Vietnamese women are seeking platelet-rich plasma (PRP) treatment technology that uses ingredients in an individual’s blood to allegedly regenerate their skin, even though the treatment has not been licenced by the Ministry of Health.


A Vietnamese woman is having plasma injected into the face to allegedly regenerate the skin

Prices for this new treatment vary. At a beauty salon on HCM City's Su Van Hanh Street, an employee said they have VND16m (USD762) package for a single procedure and VND22m for two procedures. Customers can shell out VND65m for a whole year and go to the salon once every two or three months. The employee guaranteed that the technology was 100% safe and had no side effects.

About 30ml of blood will be drawn from the customers. Then the blood will be centrifuged to separate out the plasma and platelets from the red blood cells. This plasma will be injected into the face. In order to let the plasma sink into the skin, customers have their face poked with needles before applying the plasma.

This method is becoming popular among Vietnamese woman. Dao Thi Thao from Kien Giang Province said she had spent VND57m and was able to minimise acne scars on her face. Thao said she would continue the treatment to erase all the scars.

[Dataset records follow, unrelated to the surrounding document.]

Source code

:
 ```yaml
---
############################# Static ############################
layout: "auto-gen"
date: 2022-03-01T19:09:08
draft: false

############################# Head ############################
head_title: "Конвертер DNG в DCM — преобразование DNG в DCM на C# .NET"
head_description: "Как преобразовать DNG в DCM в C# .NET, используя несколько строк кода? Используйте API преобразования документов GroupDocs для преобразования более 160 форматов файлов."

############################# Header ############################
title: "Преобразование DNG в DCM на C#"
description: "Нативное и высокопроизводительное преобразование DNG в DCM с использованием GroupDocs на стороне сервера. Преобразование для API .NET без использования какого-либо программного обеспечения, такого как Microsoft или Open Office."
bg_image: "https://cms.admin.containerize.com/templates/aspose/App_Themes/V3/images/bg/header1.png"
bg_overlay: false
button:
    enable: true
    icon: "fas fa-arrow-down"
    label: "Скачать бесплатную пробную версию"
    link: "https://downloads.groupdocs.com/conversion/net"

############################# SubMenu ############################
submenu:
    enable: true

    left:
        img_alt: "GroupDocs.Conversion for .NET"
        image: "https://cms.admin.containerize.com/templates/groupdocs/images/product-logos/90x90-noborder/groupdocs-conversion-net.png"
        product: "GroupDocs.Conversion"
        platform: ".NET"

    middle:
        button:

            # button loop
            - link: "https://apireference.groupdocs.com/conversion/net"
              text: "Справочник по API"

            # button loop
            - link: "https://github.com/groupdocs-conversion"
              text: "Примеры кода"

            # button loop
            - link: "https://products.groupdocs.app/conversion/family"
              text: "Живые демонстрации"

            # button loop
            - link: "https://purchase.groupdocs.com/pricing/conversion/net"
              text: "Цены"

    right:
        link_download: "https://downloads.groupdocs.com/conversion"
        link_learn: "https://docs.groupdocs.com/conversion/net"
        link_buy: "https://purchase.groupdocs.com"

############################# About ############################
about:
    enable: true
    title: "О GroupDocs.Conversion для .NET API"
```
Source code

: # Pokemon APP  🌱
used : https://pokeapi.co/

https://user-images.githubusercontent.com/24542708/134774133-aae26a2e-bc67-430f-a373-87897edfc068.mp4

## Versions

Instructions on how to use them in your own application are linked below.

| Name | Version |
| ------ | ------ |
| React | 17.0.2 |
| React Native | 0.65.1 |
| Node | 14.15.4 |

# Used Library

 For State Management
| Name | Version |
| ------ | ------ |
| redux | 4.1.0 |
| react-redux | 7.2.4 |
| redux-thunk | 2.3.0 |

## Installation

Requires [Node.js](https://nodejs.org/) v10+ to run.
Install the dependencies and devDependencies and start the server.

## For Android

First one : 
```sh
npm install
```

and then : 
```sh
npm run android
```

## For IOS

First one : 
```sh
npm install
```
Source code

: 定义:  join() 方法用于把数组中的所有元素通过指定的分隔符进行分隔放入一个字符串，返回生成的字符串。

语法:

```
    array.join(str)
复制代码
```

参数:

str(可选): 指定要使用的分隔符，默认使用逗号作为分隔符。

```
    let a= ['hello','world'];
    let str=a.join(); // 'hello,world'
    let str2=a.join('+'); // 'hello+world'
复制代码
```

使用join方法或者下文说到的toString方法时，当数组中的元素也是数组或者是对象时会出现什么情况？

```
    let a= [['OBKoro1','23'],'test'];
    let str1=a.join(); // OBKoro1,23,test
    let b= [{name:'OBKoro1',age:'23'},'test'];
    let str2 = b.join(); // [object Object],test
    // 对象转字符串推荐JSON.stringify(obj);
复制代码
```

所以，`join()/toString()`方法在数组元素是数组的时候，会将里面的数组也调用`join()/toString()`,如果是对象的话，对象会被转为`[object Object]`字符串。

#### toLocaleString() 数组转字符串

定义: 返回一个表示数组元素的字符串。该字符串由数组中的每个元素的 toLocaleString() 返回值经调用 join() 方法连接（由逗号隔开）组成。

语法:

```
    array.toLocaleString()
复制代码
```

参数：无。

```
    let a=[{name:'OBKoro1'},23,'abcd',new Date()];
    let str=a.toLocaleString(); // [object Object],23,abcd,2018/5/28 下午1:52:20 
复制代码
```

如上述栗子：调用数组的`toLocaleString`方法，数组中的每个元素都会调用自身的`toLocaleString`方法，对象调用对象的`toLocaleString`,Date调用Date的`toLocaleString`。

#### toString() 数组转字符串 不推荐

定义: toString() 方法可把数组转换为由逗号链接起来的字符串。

However, Dr. Nguyen An Tuan from the Medical Centre at HCM City Medicine and Pharmacy University said needles puncturing the skin offered high risk of infection if the needles are not clean. "Healthy tissues in the skin will also be affected," he said.

In addition, vitamins and collagen are added into the plasma so allergies and other side effects may occur.

According to Phu Chi Dung, director of HCMC Blood Transfusion and Haematology Hospital, there has been no official research and evidence to show that this procedure works or is safe.

In fact, no medical facilities are allowed to carry out PRP treatment as they have not been licenced by the Ministry of Health. Facilities which don't have medical licences face fines of VND50m to VND70m.